By determining how fast the universe is expanding now, and then "running the movie of the universe" backwards in time, we can determine the age of the universe.The result is that space started expanding 13.7 billion years ago. This number has now been experimentally determined to within 1% accuracy. It's a common misconception that the entire universe began from a point. If the whole universe is infinitely large today (and we don't know yet), then it would have been infinitely large in the past, including during the Big Bang. But any finite chunk of the universe—such as the part of the universe we can observe today—is predicted to have started from an extremely small volume.

Part of the confusion is that scientists sometimes use the term "universe" when they're referring to just the part we can see ("the observable universe"). And sometimes they use the term universe to refer to everything, including the part of the universe beyond what we can see. It's also a common misconception that the Big Bang was an "explosion" that took place somewhere in space. But the Big Bang was an expansion of space itself. Every part of space participated in it. For example, the part of space occupied by the Earth, the Sun, and our Milky Way galaxy was once, during the Big Bang, incredibly hot and dense. The same holds true of every other part of the universe we can see. We observe that galaxies are rushing apart in just the way predicted by the Big Bang model. But there are other important observations that support the Big Bang.

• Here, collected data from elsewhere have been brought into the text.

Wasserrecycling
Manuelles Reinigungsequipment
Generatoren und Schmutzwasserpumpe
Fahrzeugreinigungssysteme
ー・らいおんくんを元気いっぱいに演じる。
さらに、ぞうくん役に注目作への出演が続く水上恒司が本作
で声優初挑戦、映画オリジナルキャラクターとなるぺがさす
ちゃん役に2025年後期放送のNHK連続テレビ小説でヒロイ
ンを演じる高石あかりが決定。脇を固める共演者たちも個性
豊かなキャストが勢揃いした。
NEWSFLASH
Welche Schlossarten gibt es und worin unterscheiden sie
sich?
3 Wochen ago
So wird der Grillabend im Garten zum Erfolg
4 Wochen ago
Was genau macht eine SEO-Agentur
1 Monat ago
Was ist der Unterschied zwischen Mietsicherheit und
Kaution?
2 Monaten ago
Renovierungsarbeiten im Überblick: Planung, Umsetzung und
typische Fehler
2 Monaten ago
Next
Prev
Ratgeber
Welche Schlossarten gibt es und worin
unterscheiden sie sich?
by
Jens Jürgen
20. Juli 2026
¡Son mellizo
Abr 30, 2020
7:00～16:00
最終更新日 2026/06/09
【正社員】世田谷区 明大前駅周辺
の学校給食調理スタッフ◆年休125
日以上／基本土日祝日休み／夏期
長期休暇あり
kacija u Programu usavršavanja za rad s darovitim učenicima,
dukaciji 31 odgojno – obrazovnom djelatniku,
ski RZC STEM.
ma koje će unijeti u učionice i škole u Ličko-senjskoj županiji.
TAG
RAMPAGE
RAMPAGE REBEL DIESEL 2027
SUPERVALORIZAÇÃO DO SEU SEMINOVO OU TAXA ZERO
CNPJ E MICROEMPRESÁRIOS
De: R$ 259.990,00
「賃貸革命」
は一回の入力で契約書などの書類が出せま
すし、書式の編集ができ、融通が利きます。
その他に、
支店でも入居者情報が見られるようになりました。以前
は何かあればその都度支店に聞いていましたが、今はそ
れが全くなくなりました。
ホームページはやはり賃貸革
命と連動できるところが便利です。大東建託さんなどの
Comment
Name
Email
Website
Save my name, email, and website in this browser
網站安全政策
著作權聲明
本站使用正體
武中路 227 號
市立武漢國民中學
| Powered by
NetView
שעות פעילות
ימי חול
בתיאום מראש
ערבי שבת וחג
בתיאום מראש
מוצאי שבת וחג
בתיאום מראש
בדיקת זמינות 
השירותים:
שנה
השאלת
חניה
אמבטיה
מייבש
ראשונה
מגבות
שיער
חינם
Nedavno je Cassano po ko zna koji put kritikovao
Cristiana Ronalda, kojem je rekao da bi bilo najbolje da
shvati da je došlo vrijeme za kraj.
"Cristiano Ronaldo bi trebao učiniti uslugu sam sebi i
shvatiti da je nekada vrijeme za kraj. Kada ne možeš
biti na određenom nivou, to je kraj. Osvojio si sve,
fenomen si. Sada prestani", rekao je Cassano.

Astronomers have detected, throughout the universe, two chemical elements that could only have been created during the Big Bang: hydrogen and helium. Furthermore, these elements are observed in just the proportions (roughly 75% hydrogen, 25% helium) predicted to have been produced during the Big Bang. This is the nucleosynthesis of the light elements. This prediction is based on our well-established understanding of nuclear reactions—independent of Einstein's theory of gravity. Second, we can actually detect the light left over from the era of the Big Bang. This is the origin of the cosmic microwave background radiation. The blinding light that was present in our region of space has long since traveled off to the far reaches of the universe. But light from distant parts of the universe is just now arriving here at Earth, billions of years after the Big Bang. This light is observed to have all the characteristics expected from the Big Bang scenario and from our understanding of heat and light.

The standard Hot Big Bang model also provides a framework in which to understand the collapse of matter to form galaxies and other large-scale structures observed in the Universe today. At about 10,000 years after the Big Bang, the temperature had fallen to such an extent that the energy density of the Universe began to be dominated by massive particles, rather than the light and other radiation which had
predominated earlier. This change in the form of matter density meant that the gravitational forces between the massive particles could begin to take effect, so that any small perturbations in their density would grow. Thirteen point seven billion years later we see the results of this collapse in the structure and distribution of the galaxies.